Art. 40. O não cumprimento ao disposto nesta Deliberação Normativa acarretará aos infratores as sanções previstas pela legislação vigente.

 

§ 1o Os órgão ambiental competente e gestores de recursos hídricos, no âmbito de suas respectivas competências, fiscalizarão o cumprimento desta Deliberação Normativa, bem como quando pertinente, a aplicação das penalidades administrativas previstas nas legislações específicas, sem prejuízo do sancionamento penal e da responsabilidade civil objetiva do poluidor.

 

§ 2o As exigências e deveres previstos nesta Deliberação Normativa caracterizam obrigação de relevante interesse ambiental.

 

Art. 41. Equiparam-se a perito, os responsáveis técnicos que elaborem estudos e pareceres apresentados aos órgãos ambientais.

 

Art. 42. O não cumprimento ao disposto nesta Deliberação Normativa sujeitará os infratores, entre outras, às sanções previstas na Lei no 9.605, de 12 de fevereiro de 1998 e respectiva regulamentação.

 

Art. 43. Esta Deliberação Normativa entra em vigor na data de sua publicação.

 

Art. 44. Revoga-se a Deliberação Normativa COPAM no 10, de 16 de dezembro de 1986.

 

 

 

Belo Horizonte, 05 de Maio de 2008.

 

 

 

 

Shelley de Souza Carneiro

Secretário Adjunto da Secretaria de Meio Ambiente e Desenvolvimento Sustentável e Secretário Executivo do COPAM e CERH/MG

 

 

ANEXO ÚNICO

(a que se refere o § 1º do artigo 39 da Deliberação Normativa Conjunta COPAM/CERH-MG n.º 1, de 14 de abril de 2008)

 

 

 
DECLARAÇÃO DE CARGA POLUIDORA (ANO BASE)

 

Atenção!
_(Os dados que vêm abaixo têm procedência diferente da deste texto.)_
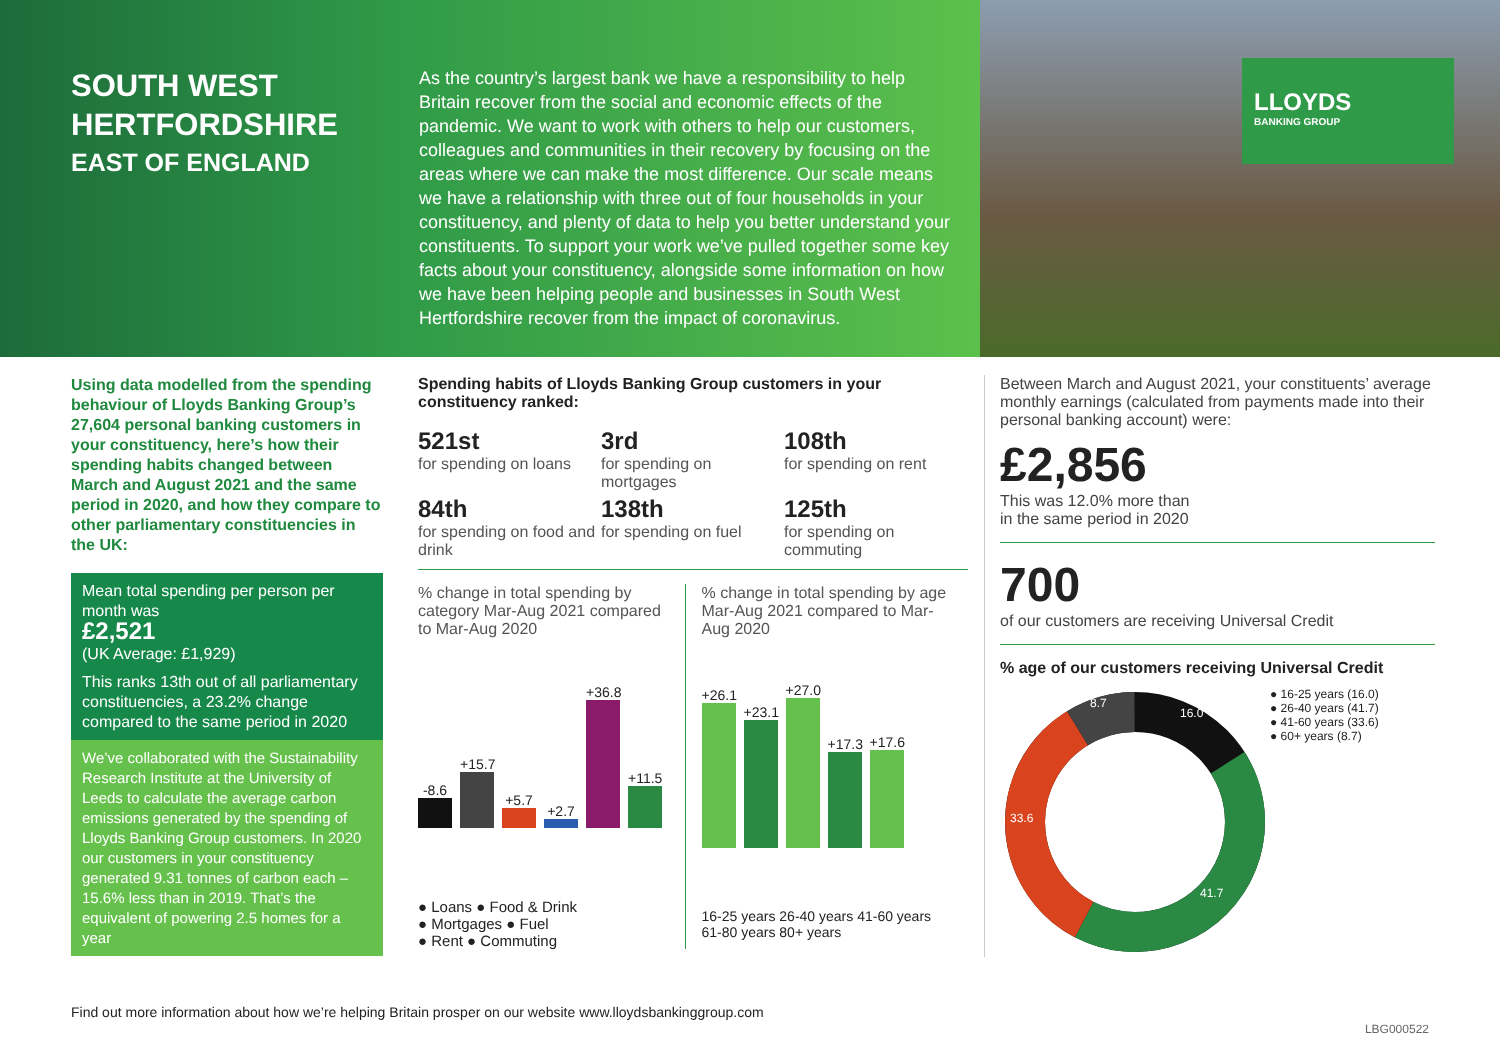SOUTH WEST HERTFORDSHIRE
EAST OF ENGLAND
As the country’s largest bank we have a responsibility to help Britain recover from the social and economic effects of the pandemic. We want to work with others to help our customers, colleagues and communities in their recovery by focusing on the areas where we can make the most difference. Our scale means we have a relationship with three out of four households in your constituency, and plenty of data to help you better understand your constituents. To support your work we’ve pulled together some key facts about your constituency, alongside some information on how we have been helping people and businesses in South West Hertfordshire recover from the impact of coronavirus.
LLOYDS
BANKING GROUP
Using data modelled from the spending behaviour of Lloyds Banking Group’s 27,604 personal banking customers in your constituency, here’s how their spending habits changed between March and August 2021 and the same period in 2020, and how they compare to other parliamentary constituencies in the UK:
Mean total spending per person per month was
£2,521
(UK Average: £1,929)
This ranks 13th out of all parliamentary constituencies, a 23.2% change compared to the same period in 2020
We’ve collaborated with the Sustainability Research Institute at the University of Leeds to calculate the average carbon emissions generated by the spending of Lloyds Banking Group customers. In 2020 our customers in your constituency generated 9.31 tonnes of carbon each – 15.6% less than in 2019. That’s the equivalent of powering 2.5 homes for a year
Spending habits of Lloyds Banking Group customers in your constituency ranked:
521st
for spending on loans
3rd
for spending on mortgages
108th
for spending on rent
84th
for spending on food and drink
138th
for spending on fuel
125th
for spending on commuting
% change in total spending by category Mar-Aug 2021 compared to Mar-Aug 2020
-8.6
+15.7
+5.7
+2.7
+36.8
+11.5
● Loans ● Food & Drink
● Mortgages ● Fuel
● Rent ● Commuting
% change in total spending by age Mar-Aug 2021 compared to Mar-Aug 2020
+26.1
+23.1
+27.0
+17.3
+17.6
16-25 years 26-40 years 41-60 years 61-80 years 80+ years
Between March and August 2021, your constituents’ average monthly earnings (calculated from payments made into their personal banking account) were:
£2,856
This was 12.0% more than
in the same period in 2020
700
of our customers are receiving Universal Credit
% age of our customers receiving Universal Credit
16.0
41.7
33.6
8.7
● 16-25 years (16.0)
● 26-40 years (41.7)
● 41-60 years (33.6)
● 60+ years (8.7)
Find out more information about how we’re helping Britain prosper on our website www.lloydsbankinggroup.com
LBG000522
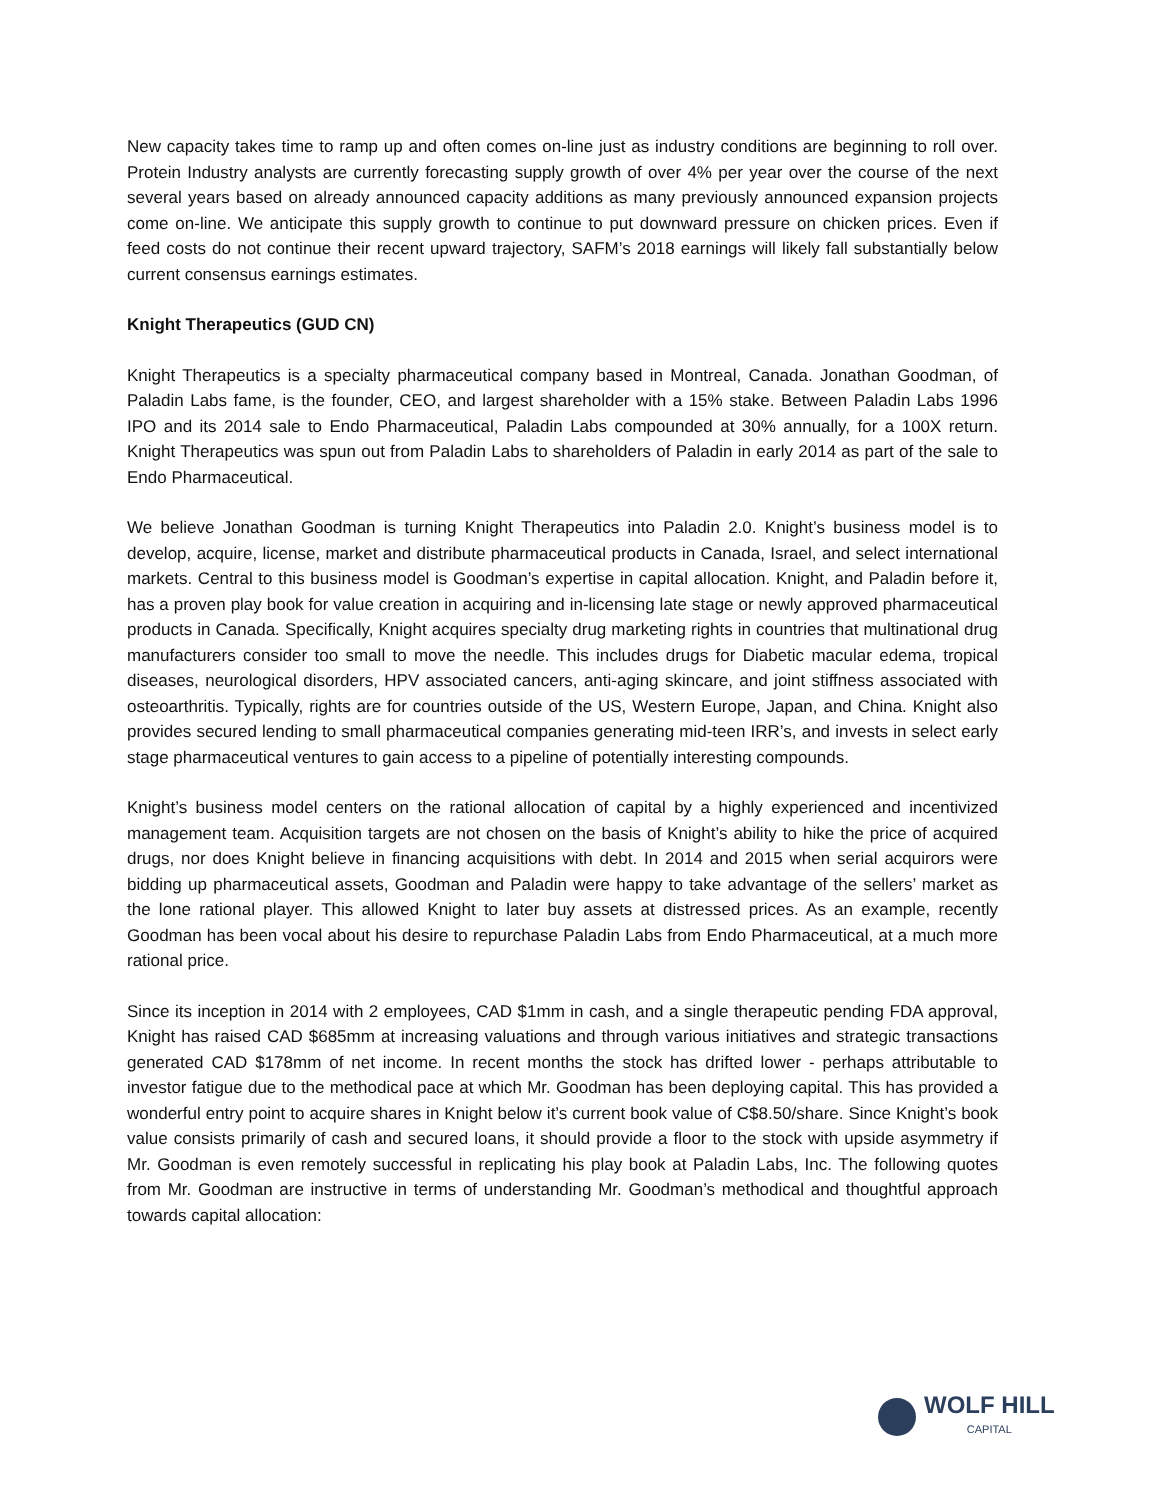New capacity takes time to ramp up and often comes on-line just as industry conditions are beginning to roll over. Protein Industry analysts are currently forecasting supply growth of over 4% per year over the course of the next several years based on already announced capacity additions as many previously announced expansion projects come on-line. We anticipate this supply growth to continue to put downward pressure on chicken prices. Even if feed costs do not continue their recent upward trajectory, SAFM’s 2018 earnings will likely fall substantially below current consensus earnings estimates.
Knight Therapeutics (GUD CN)
Knight Therapeutics is a specialty pharmaceutical company based in Montreal, Canada. Jonathan Goodman, of Paladin Labs fame, is the founder, CEO, and largest shareholder with a 15% stake. Between Paladin Labs 1996 IPO and its 2014 sale to Endo Pharmaceutical, Paladin Labs compounded at 30% annually, for a 100X return. Knight Therapeutics was spun out from Paladin Labs to shareholders of Paladin in early 2014 as part of the sale to Endo Pharmaceutical.
We believe Jonathan Goodman is turning Knight Therapeutics into Paladin 2.0. Knight’s business model is to develop, acquire, license, market and distribute pharmaceutical products in Canada, Israel, and select international markets. Central to this business model is Goodman’s expertise in capital allocation. Knight, and Paladin before it, has a proven play book for value creation in acquiring and in-licensing late stage or newly approved pharmaceutical products in Canada. Specifically, Knight acquires specialty drug marketing rights in countries that multinational drug manufacturers consider too small to move the needle. This includes drugs for Diabetic macular edema, tropical diseases, neurological disorders, HPV associated cancers, anti-aging skincare, and joint stiffness associated with osteoarthritis. Typically, rights are for countries outside of the US, Western Europe, Japan, and China. Knight also provides secured lending to small pharmaceutical companies generating mid-teen IRR’s, and invests in select early stage pharmaceutical ventures to gain access to a pipeline of potentially interesting compounds.
Knight’s business model centers on the rational allocation of capital by a highly experienced and incentivized management team. Acquisition targets are not chosen on the basis of Knight’s ability to hike the price of acquired drugs, nor does Knight believe in financing acquisitions with debt. In 2014 and 2015 when serial acquirors were bidding up pharmaceutical assets, Goodman and Paladin were happy to take advantage of the sellers’ market as the lone rational player. This allowed Knight to later buy assets at distressed prices. As an example, recently Goodman has been vocal about his desire to repurchase Paladin Labs from Endo Pharmaceutical, at a much more rational price.
Since its inception in 2014 with 2 employees, CAD $1mm in cash, and a single therapeutic pending FDA approval, Knight has raised CAD $685mm at increasing valuations and through various initiatives and strategic transactions generated CAD $178mm of net income. In recent months the stock has drifted lower - perhaps attributable to investor fatigue due to the methodical pace at which Mr. Goodman has been deploying capital. This has provided a wonderful entry point to acquire shares in Knight below it’s current book value of C$8.50/share. Since Knight’s book value consists primarily of cash and secured loans, it should provide a floor to the stock with upside asymmetry if Mr. Goodman is even remotely successful in replicating his play book at Paladin Labs, Inc. The following quotes from Mr. Goodman are instructive in terms of understanding Mr. Goodman’s methodical and thoughtful approach towards capital allocation:
WOLF HILL
CAPITAL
A presente Declaração, parte integrante da Deliberação Normativa Conjunta COPAM/CERH-MG n.º 1, de 14 de abril de 2008, deve ser preenchida com informações para cada ponto de lançamento.

 

IDENTIFICAÇÃO DO EMPREENDEDOR

Razão social ou nome:

Nome Fantasia:

CNPJ/CPF:                                                                                             Inscrição estadual:

Endereço (Rua, Av. Rod. Etc.):                                                                                                                        No/km:

Complemento:                                                                                         Bairro/localidade:

Município:                                                           UF:                               CEP:                                                Telefone: (   )          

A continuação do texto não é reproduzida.